Whenever a big leaguer rehabs in the minors, he always makes sure to do one thing before he heads back to the major leagues: he buys the team dinner. Partially, it’s to show that he remembers where he came from, and partially it’s to show respect for the minor leaguer whose job he’s taking for however long he’s there. It hasn’t been around forever – rehab assignments only started happening in the 1980s – but it’s something that players have now been doing for decades.
In recent years, the Giants have had a lot of players rehabbing in Sacramento. So what food have they bought their temporary teammates?
Well, a lot of meat. Trevor Brown went back a couple years and pulled out multiple examples. “I remember Peavy got us a big spread of sushi, was really good one time. I think Cueto got us some Longhorn’s, or Morton’s. Someone got us steaks one night.”
Tyler Rogers was impressed by, again, meat. “We had a barbecue spread in Salt Lake, I think from Hunter [Pence]. Pretty good.”
And Ryder Jones liked it all, though the one he specifically pointed to was, well, steak. “All of them have gotten us good spreads. Panik yesterday got us Morton’s. All of them take care of us really well. We’ve never had a guy come in and not take care of us.”
But there are other perks to having a Giant rehabbing in Sacramento besides just the food. For Ray Black, speaking about a week before his first call-up to the majors, it was the atmosphere and the way the big league guys treated him that made his experience special.
“Melancon brought a food truck here this year, which was really cool. We had a food truck right here, actually,” Black said, while sitting at a table outside, behind the River Cats clubhouse. “Go up to the window and order. We had everybody out here after a game, all hanging out and talking. He was down here and Hunter Pence was here. Sitting there and just being one of the guys with them was pretty cool.”
The one thing is, as much as the stereotype of minor league clubhouse food is PB&Js for both lunch and dinner, at least in AAA, that’s not the reality. Sacramento’s clubbie has the budget to put out a nice spread, and so, while the food big leaguers buy is probably a step up from that, and the players appreciate the gesture, it’s not quite as strictly necessary as it would be in the lower levels where players hoard Chipotle gift cards like they’re gold.
That’s why, to Brown, the real standout wasn’t someone who bought food at all.
“I kinda like what Samardzija’s been doing lately,” Brown said. “He’s just been getting a bunch of nice bottles of wine and bringing them in. Because the Giants pay for our spread here, and so it’s like, what’s the point of me paying for something the Giants are already paying for? He’s just been going and getting some. Guys here aren’t buying hundred dollar bottles of wine. we’re getting the 10 and 15 dollar ones.
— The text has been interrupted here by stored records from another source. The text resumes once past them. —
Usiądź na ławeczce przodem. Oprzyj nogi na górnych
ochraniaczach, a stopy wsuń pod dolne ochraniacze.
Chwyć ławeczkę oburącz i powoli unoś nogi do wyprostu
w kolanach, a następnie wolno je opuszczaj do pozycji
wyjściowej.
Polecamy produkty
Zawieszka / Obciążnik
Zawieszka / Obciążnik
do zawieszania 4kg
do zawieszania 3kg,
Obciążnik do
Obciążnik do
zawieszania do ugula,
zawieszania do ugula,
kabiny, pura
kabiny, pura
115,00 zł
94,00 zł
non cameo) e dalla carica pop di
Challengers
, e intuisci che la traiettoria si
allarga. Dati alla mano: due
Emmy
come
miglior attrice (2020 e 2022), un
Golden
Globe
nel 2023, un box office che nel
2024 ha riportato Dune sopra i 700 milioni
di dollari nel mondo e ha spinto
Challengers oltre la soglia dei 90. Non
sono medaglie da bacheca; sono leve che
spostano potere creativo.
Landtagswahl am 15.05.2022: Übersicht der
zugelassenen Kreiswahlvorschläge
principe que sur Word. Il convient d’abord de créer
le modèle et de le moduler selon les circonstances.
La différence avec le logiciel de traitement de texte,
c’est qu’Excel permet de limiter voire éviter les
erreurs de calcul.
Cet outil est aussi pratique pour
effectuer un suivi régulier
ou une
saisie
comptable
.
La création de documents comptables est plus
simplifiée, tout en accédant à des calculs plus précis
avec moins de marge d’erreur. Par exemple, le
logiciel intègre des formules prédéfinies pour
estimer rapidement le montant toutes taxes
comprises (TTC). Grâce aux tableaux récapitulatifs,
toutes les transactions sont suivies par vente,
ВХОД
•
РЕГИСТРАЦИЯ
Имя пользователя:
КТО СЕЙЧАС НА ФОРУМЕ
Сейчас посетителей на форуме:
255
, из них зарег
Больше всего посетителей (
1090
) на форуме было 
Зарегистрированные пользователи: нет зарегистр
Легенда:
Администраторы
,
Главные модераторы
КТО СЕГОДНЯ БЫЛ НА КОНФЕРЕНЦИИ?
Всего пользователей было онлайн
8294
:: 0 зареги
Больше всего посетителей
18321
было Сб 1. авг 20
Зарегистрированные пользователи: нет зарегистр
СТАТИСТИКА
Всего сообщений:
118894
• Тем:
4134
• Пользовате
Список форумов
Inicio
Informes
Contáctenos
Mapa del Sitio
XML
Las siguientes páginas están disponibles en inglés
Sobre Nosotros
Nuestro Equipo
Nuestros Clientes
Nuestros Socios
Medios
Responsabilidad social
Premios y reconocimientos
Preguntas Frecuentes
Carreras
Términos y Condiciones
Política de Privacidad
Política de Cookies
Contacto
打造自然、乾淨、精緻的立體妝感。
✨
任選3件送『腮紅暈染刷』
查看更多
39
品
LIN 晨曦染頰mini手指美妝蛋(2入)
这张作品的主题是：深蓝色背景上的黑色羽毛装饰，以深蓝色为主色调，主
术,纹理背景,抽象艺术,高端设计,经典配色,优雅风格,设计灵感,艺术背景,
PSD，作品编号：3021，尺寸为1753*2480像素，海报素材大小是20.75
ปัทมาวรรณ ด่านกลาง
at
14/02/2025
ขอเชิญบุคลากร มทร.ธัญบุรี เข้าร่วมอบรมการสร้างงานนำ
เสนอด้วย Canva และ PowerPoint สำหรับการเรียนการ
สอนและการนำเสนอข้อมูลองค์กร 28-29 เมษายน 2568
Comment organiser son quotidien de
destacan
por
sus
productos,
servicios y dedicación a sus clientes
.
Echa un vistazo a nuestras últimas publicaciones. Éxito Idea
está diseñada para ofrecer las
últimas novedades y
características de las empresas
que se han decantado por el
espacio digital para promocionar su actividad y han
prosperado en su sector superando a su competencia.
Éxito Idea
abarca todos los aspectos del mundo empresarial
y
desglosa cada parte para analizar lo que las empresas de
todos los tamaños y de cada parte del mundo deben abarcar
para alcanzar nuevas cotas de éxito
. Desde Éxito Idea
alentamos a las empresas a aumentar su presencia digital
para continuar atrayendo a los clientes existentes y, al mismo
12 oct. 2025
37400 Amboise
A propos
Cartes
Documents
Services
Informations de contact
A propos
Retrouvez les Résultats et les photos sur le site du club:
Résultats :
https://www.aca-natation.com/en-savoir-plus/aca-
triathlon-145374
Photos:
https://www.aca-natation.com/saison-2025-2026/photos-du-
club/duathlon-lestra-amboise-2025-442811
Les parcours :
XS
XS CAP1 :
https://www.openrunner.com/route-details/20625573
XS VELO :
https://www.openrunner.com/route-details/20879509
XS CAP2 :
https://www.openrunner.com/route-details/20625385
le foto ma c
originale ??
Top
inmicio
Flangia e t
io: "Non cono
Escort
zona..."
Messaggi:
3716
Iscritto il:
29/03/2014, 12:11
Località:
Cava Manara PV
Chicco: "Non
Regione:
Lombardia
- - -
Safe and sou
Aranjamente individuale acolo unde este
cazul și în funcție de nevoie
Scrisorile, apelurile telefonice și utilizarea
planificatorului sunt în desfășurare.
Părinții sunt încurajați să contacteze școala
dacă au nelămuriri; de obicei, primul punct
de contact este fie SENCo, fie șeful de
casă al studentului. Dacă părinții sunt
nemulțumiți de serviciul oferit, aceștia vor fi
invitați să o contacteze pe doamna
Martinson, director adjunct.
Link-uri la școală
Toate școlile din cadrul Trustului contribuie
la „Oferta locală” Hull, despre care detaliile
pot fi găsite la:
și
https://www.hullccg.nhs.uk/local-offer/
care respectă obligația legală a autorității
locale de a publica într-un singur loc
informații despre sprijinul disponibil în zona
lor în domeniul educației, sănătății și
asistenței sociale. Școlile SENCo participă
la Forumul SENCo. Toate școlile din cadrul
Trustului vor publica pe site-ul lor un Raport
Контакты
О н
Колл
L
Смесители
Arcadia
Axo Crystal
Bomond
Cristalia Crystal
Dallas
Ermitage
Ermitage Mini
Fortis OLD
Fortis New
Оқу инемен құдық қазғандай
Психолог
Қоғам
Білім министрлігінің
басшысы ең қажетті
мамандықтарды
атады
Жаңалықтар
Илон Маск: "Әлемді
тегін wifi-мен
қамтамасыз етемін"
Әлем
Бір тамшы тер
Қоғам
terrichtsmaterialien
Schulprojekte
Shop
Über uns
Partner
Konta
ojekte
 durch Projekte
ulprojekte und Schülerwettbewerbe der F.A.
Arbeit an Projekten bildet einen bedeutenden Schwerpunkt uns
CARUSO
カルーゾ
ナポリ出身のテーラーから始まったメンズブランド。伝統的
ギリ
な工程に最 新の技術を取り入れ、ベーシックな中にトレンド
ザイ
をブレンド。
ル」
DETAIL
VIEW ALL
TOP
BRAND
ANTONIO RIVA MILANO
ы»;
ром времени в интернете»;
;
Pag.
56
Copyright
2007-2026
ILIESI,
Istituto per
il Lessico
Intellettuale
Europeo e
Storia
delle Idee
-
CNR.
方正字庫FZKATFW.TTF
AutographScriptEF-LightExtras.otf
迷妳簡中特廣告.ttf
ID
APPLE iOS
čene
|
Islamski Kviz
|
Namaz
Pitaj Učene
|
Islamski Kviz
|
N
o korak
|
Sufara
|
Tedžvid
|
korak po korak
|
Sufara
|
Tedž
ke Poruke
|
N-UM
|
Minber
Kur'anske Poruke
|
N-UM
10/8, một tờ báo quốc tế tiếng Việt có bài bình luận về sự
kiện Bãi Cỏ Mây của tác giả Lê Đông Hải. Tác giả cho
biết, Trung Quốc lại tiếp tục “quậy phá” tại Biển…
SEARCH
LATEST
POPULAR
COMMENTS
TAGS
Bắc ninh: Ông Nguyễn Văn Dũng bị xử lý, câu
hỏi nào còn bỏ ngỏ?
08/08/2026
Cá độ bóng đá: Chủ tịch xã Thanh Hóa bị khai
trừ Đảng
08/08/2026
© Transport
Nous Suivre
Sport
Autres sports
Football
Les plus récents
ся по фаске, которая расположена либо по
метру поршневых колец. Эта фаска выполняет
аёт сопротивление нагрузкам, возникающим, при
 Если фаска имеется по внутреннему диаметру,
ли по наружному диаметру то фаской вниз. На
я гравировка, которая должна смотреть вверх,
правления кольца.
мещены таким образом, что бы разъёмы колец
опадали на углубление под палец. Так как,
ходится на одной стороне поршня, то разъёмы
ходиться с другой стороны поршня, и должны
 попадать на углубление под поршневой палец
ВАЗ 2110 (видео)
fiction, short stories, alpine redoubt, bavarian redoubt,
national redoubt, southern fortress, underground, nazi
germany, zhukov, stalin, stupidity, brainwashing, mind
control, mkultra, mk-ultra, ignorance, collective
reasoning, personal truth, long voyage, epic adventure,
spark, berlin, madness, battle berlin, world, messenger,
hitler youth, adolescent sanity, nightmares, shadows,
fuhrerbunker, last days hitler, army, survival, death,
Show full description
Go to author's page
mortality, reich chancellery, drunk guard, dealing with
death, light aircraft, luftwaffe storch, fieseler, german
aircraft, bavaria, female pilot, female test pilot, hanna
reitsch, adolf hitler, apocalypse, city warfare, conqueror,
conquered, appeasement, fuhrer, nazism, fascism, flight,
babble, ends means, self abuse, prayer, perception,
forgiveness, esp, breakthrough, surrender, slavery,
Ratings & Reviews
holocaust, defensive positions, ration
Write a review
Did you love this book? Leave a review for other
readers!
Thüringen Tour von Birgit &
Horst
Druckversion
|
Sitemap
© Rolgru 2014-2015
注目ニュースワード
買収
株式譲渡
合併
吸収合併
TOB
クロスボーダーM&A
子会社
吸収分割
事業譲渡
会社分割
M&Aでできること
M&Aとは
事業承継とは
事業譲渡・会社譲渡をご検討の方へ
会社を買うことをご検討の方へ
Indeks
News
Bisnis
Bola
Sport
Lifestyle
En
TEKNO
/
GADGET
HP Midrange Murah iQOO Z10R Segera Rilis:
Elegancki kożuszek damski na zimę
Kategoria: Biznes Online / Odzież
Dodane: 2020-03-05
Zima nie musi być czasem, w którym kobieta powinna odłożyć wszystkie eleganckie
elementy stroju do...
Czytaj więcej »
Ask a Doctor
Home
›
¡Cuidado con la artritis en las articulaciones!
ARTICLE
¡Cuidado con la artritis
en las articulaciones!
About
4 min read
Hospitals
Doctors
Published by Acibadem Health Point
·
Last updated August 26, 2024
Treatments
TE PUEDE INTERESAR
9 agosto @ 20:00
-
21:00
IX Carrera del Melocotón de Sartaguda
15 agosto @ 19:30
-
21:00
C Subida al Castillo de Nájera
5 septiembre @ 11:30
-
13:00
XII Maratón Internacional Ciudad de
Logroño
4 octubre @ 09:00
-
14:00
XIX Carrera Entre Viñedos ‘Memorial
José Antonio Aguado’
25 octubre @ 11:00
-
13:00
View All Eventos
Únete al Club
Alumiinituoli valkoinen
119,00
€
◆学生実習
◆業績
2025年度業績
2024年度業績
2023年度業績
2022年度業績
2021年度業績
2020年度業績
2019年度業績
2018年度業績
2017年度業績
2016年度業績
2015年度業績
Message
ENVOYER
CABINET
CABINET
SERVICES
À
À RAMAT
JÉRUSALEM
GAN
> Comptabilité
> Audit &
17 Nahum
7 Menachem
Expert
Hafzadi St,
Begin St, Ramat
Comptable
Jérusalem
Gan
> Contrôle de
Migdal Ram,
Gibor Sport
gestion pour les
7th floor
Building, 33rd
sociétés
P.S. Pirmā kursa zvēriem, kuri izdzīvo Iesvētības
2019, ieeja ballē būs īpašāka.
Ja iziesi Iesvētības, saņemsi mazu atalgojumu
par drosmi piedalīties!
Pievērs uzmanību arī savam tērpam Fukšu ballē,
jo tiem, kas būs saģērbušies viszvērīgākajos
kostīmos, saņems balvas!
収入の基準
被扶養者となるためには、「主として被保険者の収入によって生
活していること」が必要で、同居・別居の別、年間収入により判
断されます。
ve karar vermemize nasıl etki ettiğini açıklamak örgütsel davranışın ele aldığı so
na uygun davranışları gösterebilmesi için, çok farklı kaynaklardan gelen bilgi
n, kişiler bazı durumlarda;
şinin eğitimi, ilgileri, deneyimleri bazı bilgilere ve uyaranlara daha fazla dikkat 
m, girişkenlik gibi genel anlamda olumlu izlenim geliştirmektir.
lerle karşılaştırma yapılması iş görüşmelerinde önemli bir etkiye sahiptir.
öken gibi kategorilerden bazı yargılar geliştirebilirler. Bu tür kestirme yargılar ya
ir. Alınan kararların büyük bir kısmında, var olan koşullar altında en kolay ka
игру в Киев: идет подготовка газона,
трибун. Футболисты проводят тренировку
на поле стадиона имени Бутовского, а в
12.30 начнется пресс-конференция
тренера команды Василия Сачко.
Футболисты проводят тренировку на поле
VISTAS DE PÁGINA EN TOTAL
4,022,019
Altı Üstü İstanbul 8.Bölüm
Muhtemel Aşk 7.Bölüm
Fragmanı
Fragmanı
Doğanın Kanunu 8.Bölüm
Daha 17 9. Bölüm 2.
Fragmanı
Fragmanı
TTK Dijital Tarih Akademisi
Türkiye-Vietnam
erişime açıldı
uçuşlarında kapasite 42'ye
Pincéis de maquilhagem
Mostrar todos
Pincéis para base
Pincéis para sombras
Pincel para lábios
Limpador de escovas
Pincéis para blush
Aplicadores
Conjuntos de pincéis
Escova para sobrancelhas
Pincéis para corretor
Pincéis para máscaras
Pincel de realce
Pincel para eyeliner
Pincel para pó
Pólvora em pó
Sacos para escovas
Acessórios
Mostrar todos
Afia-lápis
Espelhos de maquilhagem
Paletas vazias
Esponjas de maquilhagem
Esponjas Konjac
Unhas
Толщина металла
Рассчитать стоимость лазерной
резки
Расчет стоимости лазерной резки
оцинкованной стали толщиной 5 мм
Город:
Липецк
I kinda like what he’s been doing, because it’s kinda treating us to something that we don’t get very often.”
There are a lot of ways to let minor league guys know that they’re appreciated. Steak will always work – always – and so will booze. But when you’re an established star in the majors, the important thing is to let the guys in the minors know that you see them, you’re there with them, and you appreciate them. That’s really how you give back to the next generation.
Bringing a couple cows’ worth of beef sure doesn’t hurt, though.